I was lucky enough to meet Bushnell when she came to Aspen a few years ago for an Aspen Writers’ Foundation event. She did a reading at the Jerome for an audience of over 300 women who got more than their money’s worth with free cosmopolitans and an hour of Candace, who could easily make it as a stand-up comedian.

“Yes, I’m wearing my Manoooooolos,” she said, flashing the leopard-print, six-inch stiletto sandals she wore under cream-colored, brushed-silk Miu Miu pants.

When talking about meeting her husband in her 40s, Bushnell said, “I never thought I’d find the one. I always thought I’d find the many.”

So, needless to say, pretty much I worship the ground she walks on and want to be just like her when I grow up.
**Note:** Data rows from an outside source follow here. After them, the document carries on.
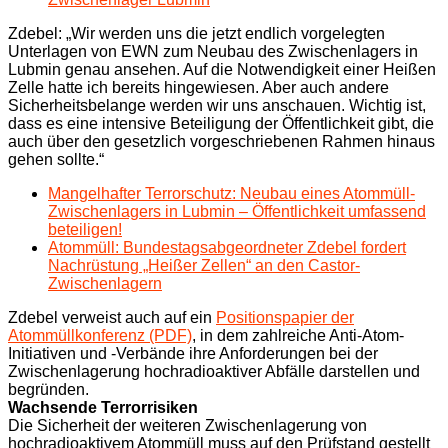
Zdebel: „Wir werden uns die jetzt endlich vorgelegten
Unterlagen von EWN zum Neubau des Zwischenlagers in
Lubmin genau ansehen. Auf die Notwendigkeit einer Heißen
Zelle hatte ich bereits hingewiesen. Aber auch andere
Sicherheitsbelange werden wir uns anschauen. Wichtig ist,
dass es eine intensive Beteiligung der Öffentlichkeit gibt, die
auch über den gesetzlich vorgeschriebenen Rahmen hinaus
gehen sollte.“
Mangelhafter Terrorschutz: Neubau eines Atommüll-
Zwischenlagers in Lubmin – Öffentlichkeit umfassend
beteiligen!
Atommüll: Bundestagsabgeordneter Zdebel fordert
Nachrüstung „Heißer Zellen“ an den Castor-
Zwischenlagern
Zdebel verweist auch auf ein
Positionspapier der
Atommüllkonferenz (PDF)
, in dem zahlreiche Anti-Atom-
Initiativen und -Verbände ihre Anforderungen bei der
Zwischenlagerung hochradioaktiver Abfälle darstellen und
begründen.
Wachsende Terrorrisiken
Die Sicherheit der weiteren Zwischenlagerung von
hochradioaktivem Atommüll muss auf den Prüfstand gestellt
I cried through the entire movie, taking a few short breaks to laugh out loud through throat-choking tears. Hell, I cried before the movie even started, moved by the national phenomenon the movie’s national premiere created. Women everywhere planned their entire evening around it, flooding into theaters in gaggles, dressed to the nines, and then off to the bars afterward to don martini glasses filled with that infamous pink drink. Men everywhere took cover, and stories of female-only audiences were rampant. In many cities, women rented theaters to host private girl parties for their friends. Most shows sold out ” even on Sunday night in Aspen, the Isis was packed, with only a few brave men in attendance. (I think most men love the show but don’t want to admit it). Not since “The Rocky Horror Picture Show” has a movie created such a dramatic following, at least in my lifetime.

The critics panned it, but the audiences loved it. Paramount hadn’t expected such a huge turnout, claiming women don’t tend to go to movies on opening night like men do.
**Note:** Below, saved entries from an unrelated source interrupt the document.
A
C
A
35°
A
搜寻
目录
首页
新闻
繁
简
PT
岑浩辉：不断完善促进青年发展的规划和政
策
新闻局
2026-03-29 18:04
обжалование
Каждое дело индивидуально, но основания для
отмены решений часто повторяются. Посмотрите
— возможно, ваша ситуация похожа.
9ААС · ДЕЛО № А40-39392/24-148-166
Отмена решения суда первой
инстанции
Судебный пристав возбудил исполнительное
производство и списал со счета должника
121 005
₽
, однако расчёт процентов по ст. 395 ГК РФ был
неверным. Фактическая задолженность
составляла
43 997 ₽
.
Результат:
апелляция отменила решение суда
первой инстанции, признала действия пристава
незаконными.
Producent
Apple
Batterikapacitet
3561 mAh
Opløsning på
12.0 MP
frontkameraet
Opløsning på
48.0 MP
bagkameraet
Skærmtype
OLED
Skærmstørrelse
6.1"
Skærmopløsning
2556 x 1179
For some reason, that also gave me some real anti-establishment, girl-power satisfaction.

In terms of the actual film, I was expecting to be disappointed, but it was quite the opposite. The story lines were unpredictable but stayed true to every character’s six-year evolution. I can’t imagine that was an easy task for the writers, but they nailed it. Kim Catrall carried the movie with Samantha’s sharp-tongued one-liners and even SJP, whose charm can be grating at times, did an amazing job with the vast range of Carrie’s emotions (and hair color).

I was beyond satiated and satisfied the whole time and didn’t want it to end ” just like good Sex is supposed to be.